Fig. 2. RNF213 binds ISGylated proteins on lipid droplets.

a FLAG immunoprecipitation (IP) was performed from lysates of HEK293T cells expressing FLAG-RNF213 or FLAG-eGFP in combination with HA-ISG15(AA) and the ISGylation machinery (E1, E2, E3). A smear of ISGylated co-immunoprecipitated proteins was detected with FLAG-RNF213, but not with FLAG-eGFP or when nonconjugatable HA-ISG15AA was used. b. THP-1 or primary human monocytes (CD14+) cells were cultured in the presence of 10 mM BSA-conjugated oleic acid and either treated with 10 ng/mL interferon (IFN) -β for 8 h or left untreated. Lipid droplets (LDs)-enriched fractions were isolated by ultracentrifugation floatation assay on a sucrose step-gradient. Immunoblot (IB) against RNF213 and ISG15 revealed an interferon-induced upregulation of both proteins on LDs and a smear of ISGylated proteins associated with LDs.
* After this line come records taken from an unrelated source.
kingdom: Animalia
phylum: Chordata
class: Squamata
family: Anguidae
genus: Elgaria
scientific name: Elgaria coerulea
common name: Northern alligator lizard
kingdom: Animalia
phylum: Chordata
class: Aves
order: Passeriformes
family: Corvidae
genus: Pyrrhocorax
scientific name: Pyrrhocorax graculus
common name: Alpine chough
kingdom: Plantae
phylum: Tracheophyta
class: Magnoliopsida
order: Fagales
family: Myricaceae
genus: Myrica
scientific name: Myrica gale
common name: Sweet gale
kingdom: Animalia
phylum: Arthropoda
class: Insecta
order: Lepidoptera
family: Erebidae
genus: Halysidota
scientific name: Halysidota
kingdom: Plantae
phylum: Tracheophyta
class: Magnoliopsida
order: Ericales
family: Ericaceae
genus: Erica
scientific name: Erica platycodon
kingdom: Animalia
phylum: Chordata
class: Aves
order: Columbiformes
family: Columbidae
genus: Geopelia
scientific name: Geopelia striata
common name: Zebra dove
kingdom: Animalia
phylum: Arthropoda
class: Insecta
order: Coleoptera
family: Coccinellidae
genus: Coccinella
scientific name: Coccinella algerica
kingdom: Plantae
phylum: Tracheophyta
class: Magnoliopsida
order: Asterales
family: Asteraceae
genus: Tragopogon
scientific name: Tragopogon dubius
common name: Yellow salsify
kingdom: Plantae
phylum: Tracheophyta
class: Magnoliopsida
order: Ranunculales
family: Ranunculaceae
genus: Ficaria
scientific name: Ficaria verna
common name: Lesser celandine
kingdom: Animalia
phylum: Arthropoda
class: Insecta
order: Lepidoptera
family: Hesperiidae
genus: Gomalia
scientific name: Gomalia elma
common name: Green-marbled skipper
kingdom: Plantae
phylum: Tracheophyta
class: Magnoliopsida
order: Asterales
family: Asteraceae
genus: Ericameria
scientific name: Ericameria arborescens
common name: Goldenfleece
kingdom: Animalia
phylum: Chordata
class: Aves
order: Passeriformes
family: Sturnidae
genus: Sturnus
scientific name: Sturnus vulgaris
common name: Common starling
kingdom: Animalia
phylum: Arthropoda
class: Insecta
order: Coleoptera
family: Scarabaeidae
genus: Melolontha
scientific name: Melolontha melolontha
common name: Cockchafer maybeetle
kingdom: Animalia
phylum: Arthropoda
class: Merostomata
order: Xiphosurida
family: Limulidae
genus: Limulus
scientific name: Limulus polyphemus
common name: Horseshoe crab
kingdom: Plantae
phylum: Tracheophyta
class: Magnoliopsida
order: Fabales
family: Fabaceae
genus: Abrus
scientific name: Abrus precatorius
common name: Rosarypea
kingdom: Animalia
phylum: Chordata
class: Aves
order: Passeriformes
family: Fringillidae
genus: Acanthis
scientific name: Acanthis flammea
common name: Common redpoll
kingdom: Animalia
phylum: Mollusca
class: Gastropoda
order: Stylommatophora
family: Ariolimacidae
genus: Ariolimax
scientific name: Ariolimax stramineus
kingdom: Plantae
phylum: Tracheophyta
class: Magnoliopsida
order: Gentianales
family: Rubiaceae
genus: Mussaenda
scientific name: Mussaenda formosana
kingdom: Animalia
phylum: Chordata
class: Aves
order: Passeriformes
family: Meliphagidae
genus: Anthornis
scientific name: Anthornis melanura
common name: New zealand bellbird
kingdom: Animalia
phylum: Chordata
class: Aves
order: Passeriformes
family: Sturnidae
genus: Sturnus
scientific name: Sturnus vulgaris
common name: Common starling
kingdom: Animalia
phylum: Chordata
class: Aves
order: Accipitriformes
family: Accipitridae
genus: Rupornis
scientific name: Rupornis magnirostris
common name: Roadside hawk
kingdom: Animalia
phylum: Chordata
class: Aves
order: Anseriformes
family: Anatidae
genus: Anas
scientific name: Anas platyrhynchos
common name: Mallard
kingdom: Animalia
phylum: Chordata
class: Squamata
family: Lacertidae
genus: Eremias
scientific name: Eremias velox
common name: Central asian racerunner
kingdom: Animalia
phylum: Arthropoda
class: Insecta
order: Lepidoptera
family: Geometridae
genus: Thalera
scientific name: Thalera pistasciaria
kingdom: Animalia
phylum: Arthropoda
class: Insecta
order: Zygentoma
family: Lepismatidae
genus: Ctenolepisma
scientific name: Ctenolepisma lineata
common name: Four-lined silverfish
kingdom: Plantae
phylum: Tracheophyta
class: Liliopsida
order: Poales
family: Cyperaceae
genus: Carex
Immunoblots against PLIN1, PLIN2, ATGL, and GAPDH confirmed LD isolation and equal protein loading in the lysate and LD-enriched fraction (1/20th of the lysate and all of the LD-enriched material was loaded). c Similarly, LDs were isolated from THP-1 cells after knockdown of RNF213 by siRNA (siRNF213) treatment for 48 h or using a nontargeting scrambled siRNA (siScramble) as control. Immunoblotting against ISG15 revealed a smear of ISGylated proteins associated with LDs only when RNF213 was present. Immunoblotting against RNF213 confirmed knockdown of RNF213, while PLIN1, PLIN2, ATGL, and GAPDH validated LD isolation and equal protein loading in the lysate and the LD-enriched fraction (1/20th of the lysate and all of the LD-enriched material was loaded). Source data are provided as a Source Data file.